Before leaving for Israel, al-Gammal received $3,000 from Egyptian intelligence to establish himself and traveled via Rome, arriving in 1956 at age 28. In his memoirs, he states that while still in Alexandria he infiltrated Unit 131, a covert cell formed by Avraham Dar for Israeli military intelligence service (Aman), and that he worked with figures later known to Israeli operations, including Marcelle Ninio, Meir Max Bineth, and Eli Cohen.

Using the identity "Jacques Bitton," al-Gammal integrated into Israeli society over nearly seventeen years, from 1956 into the early 1970s. He operated a travel agency and developed contacts with high-ranking Israeli figures such as Moshe Dayan (Defense Minister), Ezer Weizman (Commander of the Air Force and later President of Israel), as well as business leaders and social elites.

According to Egyptian accounts, Bitton's social and business ties gave him access to sensitive information while sustaining his cover as a Tel Aviv travel agent. During this period he is said to have sent strategic reports to Cairo using pre-arranged encrypted channels or by meeting handlers abroad on business trips. Sources in that narrative also state that his tasks included tracking social and psychological trends within Israel, not only military matters.
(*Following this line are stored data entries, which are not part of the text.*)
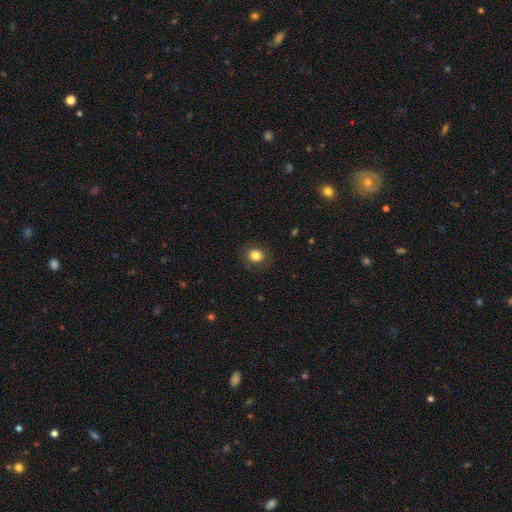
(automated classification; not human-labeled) Smooth or featured: smooth — 82% (star or artifact — 11%)
How rounded: round — 78% (in between — 21%)
Merging: none — 87% (minor disturbance — 9%)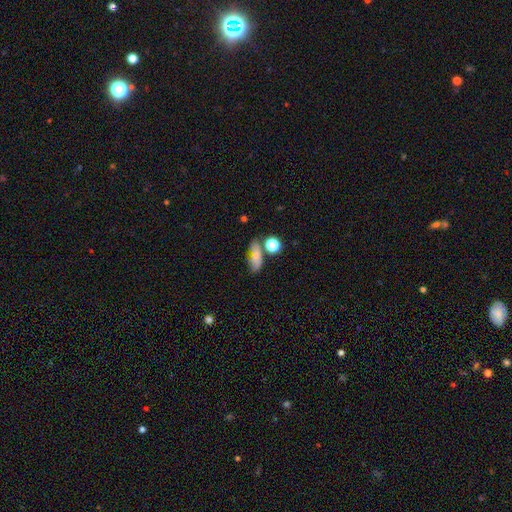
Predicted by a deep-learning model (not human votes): A smooth galaxy with no disk features (70%) that is in between round and cigar-shaped (75%).

Vote fractions:
- Smooth or featured? smooth: 70% / featured or disk: 17% / star or artifact: 13%
- How rounded? in between: 75% / cigar-shaped: 13% / round: 12%
- Merging? none: 57% / minor disturbance: 20% / merger: 16% / major disturbance: 8%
Throughout his career under the cover name Jacques Bitton, al-Gammal undertook assignments in France, Italy, and Iraq. In 1965, during the presidency of Abdul Salam Arif, he was sent to Iraq within the proposed Egypt–Iraq–Syria Tripartite Union (United Arab Republic), which sought military integration through exchanges of army units and air squadrons. Egypt dispatched special forces and intelligence personnel, including al-Gammal. He later reflected on this period in his memoirs.
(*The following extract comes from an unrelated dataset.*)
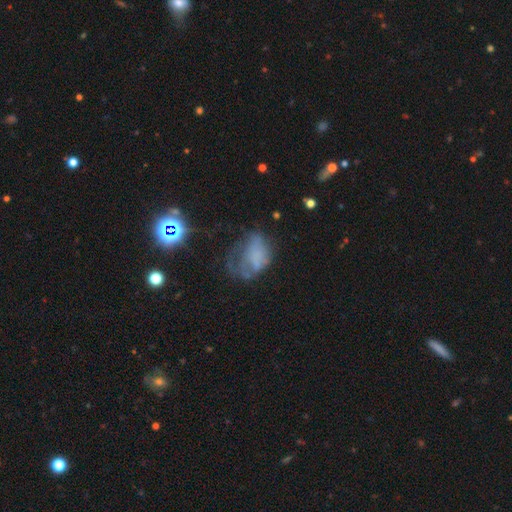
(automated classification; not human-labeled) Overall: smooth (43%; featured or disk 36%). Merging: major disturbance (44%; none 27%).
"Once again, I found myself at a critical turning point in my life. The idea of going into the heart of the lion's den terrified me. In Israel, there is no place to hide. If I were caught, it would be the end... They interrogate spies, then execute them. But I was already immersed in the role of Jacques Bitton. I loved the game, the performance, the thrill of espionage. I realized I had no other choice: either I would be caught and hanged, or I would succeed and deserve an Oscar."

According to the Egyptian narrative, al-Gammal's intelligence was pivotal in several major historical events. He reportedly warned Egyptian authorities in advance of the 1956 tripartite attack, though his alert was not acted upon with sufficient urgency. In May 1967, al-Gammal informed Cairo that Israel was preparing for a full-scale attack on Arab positions. However, some within the Egyptian leadership misinterpreted this as referring solely to Syria, and Sinai defenses were not adequately reinforced.

Egyptian accounts state that before the June 1967 War he warned of an imminent Israeli strike on Egyptian air bases, but the report was not acted upon amid conflicting intelligence. In later years he continued to provide information on Israeli military and technological projects. In a meeting in Milan with intelligence officer Ali Ghali, he reported Israeli plans for covert nuclear tests and the development of advanced weapons systems.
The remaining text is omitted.